For the best Galouti Kebabs 

The melt-in-the-mouth kebabs from Awadh are quite popular in Hyderabadi cuisine

Published: 23rd June 2018 04:02 AM  |   Last Updated: 23rd June 2018 04:02 AM   |  A+A-

Express News Service

HYDERABAD : When we talk about Awadhi food, the biryani and kebabs from the erstwhile princely state in North India come to our mind. One kebab which has possibly emerged as the poster boy of the cuisine is the galouti or galawati kabab. The tender minced meat delicacy is perhaps a dish without which no Awadhi food festival is complete. It gets its name from the fact that it virtually melts in the mouth.

It is said that in the Nawab of Lucknow Asad-Ud-Daulah was a kabab lover and had employed a large team of chefs to innovate new kabab recipes. With age, the Nawab lost his teeth while still yearning for good kababs, but could not eat them as they were course in texture. So, the khansamas came up with a kabab which retained the flavours but needed no chewing at all, and thus galouti kabab was born.

Over time, galouti kebab travelled from the royal kitchen and also became the food of the masses thanks to Haji Murad Ali. The kebab expert working for Nawab Wajid Ali Shah had lost one arm in an accident, and still he used to churn out the best quality galouti kebabs even with one hand. He came to be known as Tunday Kebabi or kebab maker without an arm. His recipe of galouti with 160 spices and buffalo meat became legendary as Tunday Kebab. His son inherited the secret recipe from him and opened an eatery in Lucknow serving these kebabs, and even today Tunday Kebabi is a place of pilgrimage for the ardent food lovers. 

For preparing galouti kebab, finely minced meat is tenderised in a paste of raw papaya, ginger, garlic, roasted chickpea flour and a special combination of spices. Onion, coriander leaves, green chillies, kewra and rose water among other things are then added before a dough is formed out of the mixture. This is shaped into round patties and fried in ghee. Smoky flavour is infused by dhungar, a traditional technique of burnt charcoal.

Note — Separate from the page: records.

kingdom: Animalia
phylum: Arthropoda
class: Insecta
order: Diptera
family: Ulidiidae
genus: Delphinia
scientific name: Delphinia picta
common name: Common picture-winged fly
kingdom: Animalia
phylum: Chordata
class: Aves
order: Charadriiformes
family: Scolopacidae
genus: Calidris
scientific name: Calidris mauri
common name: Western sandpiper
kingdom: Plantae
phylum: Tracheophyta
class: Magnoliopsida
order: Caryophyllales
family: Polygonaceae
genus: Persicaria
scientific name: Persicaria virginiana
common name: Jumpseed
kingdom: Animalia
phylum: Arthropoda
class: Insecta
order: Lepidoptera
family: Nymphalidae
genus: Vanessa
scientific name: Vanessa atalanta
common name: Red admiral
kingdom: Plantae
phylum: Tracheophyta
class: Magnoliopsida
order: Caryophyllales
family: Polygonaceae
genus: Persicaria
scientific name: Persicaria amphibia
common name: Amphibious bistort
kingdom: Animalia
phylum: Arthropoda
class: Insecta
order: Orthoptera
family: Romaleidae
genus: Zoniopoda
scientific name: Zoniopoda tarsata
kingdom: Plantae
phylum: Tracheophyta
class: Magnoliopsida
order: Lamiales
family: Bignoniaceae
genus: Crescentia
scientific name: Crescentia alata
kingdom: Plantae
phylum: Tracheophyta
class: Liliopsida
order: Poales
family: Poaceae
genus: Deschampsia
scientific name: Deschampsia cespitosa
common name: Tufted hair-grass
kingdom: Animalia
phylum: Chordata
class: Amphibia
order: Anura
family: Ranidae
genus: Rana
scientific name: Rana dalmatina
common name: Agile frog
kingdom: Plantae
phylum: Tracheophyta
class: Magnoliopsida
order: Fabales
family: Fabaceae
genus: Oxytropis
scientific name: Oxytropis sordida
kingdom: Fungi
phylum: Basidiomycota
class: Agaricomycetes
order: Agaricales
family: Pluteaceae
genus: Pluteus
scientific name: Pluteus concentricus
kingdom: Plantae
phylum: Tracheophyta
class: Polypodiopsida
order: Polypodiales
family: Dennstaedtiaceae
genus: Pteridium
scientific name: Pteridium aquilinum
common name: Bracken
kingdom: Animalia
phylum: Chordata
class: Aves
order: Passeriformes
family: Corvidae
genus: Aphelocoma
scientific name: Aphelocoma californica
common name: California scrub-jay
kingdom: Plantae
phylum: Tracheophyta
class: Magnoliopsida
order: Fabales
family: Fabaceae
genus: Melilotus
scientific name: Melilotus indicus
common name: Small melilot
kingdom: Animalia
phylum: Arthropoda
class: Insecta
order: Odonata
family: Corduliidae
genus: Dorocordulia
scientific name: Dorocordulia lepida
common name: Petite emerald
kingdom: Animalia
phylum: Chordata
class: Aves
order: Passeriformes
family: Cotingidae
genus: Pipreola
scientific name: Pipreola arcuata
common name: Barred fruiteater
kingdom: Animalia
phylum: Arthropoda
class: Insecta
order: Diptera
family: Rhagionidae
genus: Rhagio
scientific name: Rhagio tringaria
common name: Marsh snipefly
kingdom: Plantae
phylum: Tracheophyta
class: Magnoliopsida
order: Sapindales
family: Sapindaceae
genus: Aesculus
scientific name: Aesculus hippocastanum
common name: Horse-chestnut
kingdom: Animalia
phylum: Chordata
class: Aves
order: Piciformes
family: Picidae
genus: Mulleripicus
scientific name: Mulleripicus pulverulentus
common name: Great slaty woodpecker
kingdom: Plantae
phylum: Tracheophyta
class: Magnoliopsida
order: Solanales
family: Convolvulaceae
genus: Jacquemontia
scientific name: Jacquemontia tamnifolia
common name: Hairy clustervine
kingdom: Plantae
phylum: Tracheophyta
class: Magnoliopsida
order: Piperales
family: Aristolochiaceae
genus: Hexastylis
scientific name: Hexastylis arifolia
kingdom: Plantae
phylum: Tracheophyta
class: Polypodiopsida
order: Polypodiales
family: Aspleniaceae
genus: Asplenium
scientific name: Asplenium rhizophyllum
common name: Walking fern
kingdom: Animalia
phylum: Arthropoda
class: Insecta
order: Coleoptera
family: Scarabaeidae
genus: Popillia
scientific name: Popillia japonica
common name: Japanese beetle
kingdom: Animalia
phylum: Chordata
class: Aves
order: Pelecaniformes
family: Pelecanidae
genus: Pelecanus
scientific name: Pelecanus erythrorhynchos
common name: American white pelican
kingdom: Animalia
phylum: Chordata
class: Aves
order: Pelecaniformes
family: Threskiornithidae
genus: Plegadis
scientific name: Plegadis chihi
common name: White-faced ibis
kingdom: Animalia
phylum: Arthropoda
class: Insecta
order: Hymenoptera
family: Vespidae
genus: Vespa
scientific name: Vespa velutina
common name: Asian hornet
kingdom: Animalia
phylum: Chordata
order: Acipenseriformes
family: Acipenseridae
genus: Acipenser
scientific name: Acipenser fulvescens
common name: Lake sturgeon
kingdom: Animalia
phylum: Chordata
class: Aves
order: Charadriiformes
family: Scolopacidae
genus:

In Hyderabad, quite a few restaurants serve this melt-in-the-mouth dish from Awadh. Norfest the Dhaba at Gachibowli and Hi-Tec City serve some soft mutton galoutis with a smoky flavour. They do a vegetarian version as well with soya chunks. As per Prateek Rathi, one of the owners, this signature dish served with ulte tawa ka paratha is in high demand. The Ohri’s restaurants Tansen in Necklace Road, Serengeti in Banjara Hills as well as Rubaiyat in Hitech City are some other places serving this dish. The vegetarians too can enjoy jimikand ka galouti, a version using yam instead of meat. K&K at ITC Kakatiya has included galouti kebab as a new item in their recent menu.